Making habitually is littered throughout my life. Almost like breathing. I just do it, without thought. It really is just part of my everyday.
That is not to say that everything I make is like this. Obviously some things require thought and planning, time and space, but I always have projects underway that can be done without thought. Which is how the majority of my making happens.
Taking photos for me is now also the same; habitual. The camera is often in my hand as we travel, and I do it almost without thinking. Sometimes I consciously put it away in order to make sure I don’t take photos and am able to just be. And it is the same with my craft. If I want to be sure I don't pick it up then I need to put it away as the habit is so ingrained.
One of those times when the camera was put away on purpose. This photo was all I took when walking from Vernazza to Corniglia in the Cinque Terre.
I cast on the cowl in the photos for this exact purpose – to have something to make habitually. At the time everything else I was working on required thought. The cardigan was also made in the same way. Easy knitting to be done with my fingers and not with my head.
1. Start small
One of the articles I found while reading about #runstreak gave 29 ways to successfully ingrain a new habit. The jist of the article was that habits are hard to change and so you need to start small and only try to change one thing at a time. Start with just 5 minutes a day of your new activity. The idea is that the new habit would slowly become like having a shower or brushing your teeth.

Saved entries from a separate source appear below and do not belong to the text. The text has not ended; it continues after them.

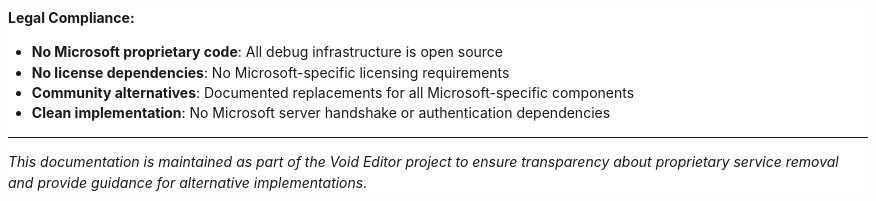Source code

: **Legal Compliance:**
- **No Microsoft proprietary code**: All debug infrastructure is open source
- **No license dependencies**: No Microsoft-specific licensing requirements
- **Community alternatives**: Documented replacements for all Microsoft-specific components
- **Clean implementation**: No Microsoft server handshake or authentication dependencies

---

*This documentation is maintained as part of the Void Editor project to ensure transparency about proprietary service removal and provide guidance for alternative implementations.*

2. Choose a trigger activity
Another suggestion from the article (when adapted to crafting rather than running) was that you should choose one thing that you want to be a trigger – tv, cartrips, school pickup. Just try to have a project ready for that activity each time you do it.
You will be surprised what you achieve by doing a single stitch here and there.
Is your crafting habitual or do you try to carve out crafting time? For many of you I am guessing that like me it is both?